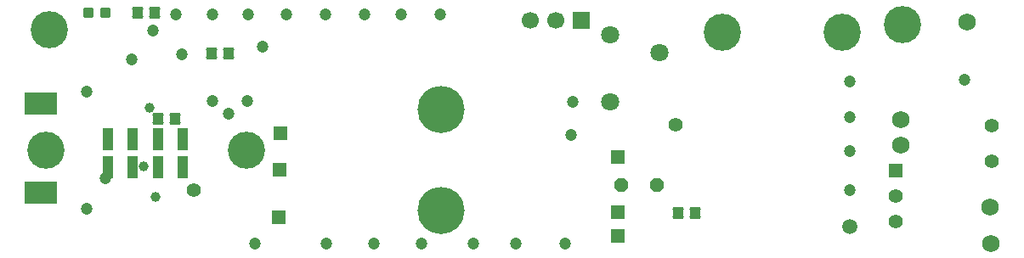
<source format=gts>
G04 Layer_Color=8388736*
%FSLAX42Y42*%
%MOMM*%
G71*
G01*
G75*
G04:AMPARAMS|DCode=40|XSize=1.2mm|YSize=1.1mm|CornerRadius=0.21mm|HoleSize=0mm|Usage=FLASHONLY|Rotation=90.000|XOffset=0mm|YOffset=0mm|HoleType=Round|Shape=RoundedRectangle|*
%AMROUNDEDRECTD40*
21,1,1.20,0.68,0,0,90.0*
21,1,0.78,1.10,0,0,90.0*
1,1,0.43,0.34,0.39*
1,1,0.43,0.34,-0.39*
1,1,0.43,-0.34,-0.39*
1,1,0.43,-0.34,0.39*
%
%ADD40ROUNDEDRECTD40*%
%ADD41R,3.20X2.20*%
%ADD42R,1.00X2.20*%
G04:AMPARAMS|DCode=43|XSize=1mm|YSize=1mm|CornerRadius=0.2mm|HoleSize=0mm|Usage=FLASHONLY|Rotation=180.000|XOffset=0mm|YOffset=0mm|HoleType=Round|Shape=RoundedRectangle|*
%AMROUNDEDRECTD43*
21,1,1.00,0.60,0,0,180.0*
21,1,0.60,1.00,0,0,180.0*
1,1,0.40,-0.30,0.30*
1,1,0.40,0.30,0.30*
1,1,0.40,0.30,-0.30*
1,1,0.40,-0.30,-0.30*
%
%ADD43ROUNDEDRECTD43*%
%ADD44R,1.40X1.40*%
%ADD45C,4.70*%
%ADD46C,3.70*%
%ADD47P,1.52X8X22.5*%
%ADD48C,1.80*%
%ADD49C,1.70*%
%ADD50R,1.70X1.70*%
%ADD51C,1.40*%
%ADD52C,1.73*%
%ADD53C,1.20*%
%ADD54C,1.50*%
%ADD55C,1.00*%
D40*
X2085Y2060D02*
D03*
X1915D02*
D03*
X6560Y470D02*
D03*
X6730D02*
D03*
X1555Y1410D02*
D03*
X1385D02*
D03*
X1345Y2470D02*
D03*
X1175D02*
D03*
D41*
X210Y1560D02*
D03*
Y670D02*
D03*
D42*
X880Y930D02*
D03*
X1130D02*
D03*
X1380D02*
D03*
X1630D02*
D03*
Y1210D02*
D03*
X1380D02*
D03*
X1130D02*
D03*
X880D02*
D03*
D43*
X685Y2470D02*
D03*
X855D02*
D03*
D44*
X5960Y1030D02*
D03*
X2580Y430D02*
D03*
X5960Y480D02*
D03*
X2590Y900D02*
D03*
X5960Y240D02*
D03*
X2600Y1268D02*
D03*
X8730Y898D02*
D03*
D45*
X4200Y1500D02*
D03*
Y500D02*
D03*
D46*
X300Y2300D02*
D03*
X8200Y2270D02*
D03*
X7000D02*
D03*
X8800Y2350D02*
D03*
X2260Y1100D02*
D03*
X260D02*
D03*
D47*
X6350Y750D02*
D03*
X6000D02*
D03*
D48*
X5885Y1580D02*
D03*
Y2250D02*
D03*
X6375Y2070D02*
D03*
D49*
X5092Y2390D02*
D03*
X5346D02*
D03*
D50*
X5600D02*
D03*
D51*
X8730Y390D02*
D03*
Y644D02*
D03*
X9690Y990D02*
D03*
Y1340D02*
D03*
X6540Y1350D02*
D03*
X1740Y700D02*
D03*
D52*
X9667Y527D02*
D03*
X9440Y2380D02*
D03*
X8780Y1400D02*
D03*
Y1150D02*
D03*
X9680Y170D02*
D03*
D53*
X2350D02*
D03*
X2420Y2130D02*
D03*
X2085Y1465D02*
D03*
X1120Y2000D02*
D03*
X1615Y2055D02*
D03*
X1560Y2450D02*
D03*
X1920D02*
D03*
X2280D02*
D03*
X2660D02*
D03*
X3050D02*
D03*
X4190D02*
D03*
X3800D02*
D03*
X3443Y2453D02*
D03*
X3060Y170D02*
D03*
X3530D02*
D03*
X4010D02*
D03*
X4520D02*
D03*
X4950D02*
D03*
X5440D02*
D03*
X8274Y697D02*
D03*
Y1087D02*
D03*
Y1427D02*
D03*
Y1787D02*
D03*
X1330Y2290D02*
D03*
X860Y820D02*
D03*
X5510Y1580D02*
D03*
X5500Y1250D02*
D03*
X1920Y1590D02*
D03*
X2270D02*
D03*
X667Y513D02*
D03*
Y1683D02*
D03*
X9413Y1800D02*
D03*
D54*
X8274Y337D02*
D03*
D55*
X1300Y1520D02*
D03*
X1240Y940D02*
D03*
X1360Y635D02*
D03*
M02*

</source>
━━━━━━━━
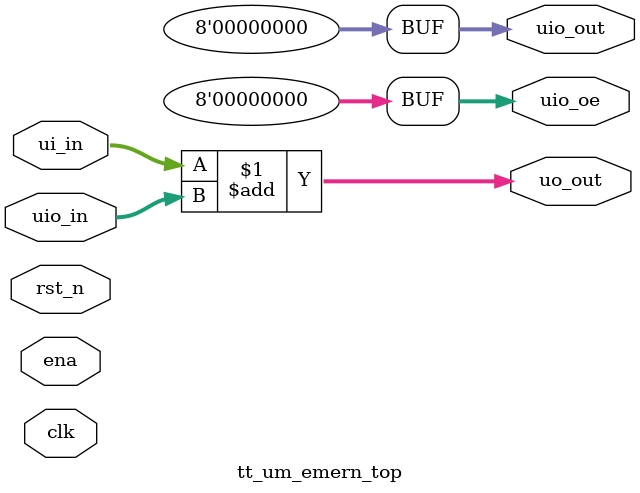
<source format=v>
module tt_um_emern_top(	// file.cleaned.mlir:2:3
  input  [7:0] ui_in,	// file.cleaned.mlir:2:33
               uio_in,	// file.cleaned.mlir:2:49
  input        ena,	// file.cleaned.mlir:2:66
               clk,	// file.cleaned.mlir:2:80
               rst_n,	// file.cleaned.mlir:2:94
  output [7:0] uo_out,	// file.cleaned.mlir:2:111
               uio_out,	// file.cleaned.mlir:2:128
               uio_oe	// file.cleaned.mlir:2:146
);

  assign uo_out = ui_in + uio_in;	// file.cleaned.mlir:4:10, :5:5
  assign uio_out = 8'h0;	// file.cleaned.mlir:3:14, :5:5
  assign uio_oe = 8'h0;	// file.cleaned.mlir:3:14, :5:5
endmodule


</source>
━━━━━━━━
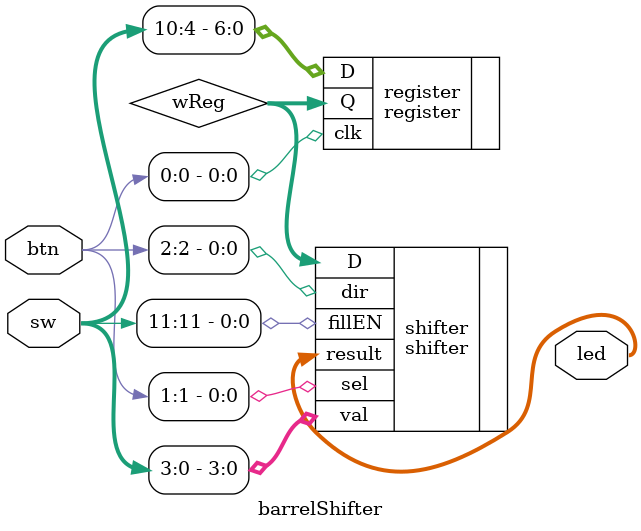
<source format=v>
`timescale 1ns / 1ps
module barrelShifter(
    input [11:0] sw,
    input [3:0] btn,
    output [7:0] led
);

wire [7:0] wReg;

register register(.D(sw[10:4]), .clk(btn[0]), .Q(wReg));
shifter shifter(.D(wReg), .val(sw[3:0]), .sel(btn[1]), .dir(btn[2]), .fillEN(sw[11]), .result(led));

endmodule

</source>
━━━━━━━━
WORK INSTRUCTIONS → Respond with a single number: the count of lines in the entries above that contain the string "output".

ANSWER BOX → 2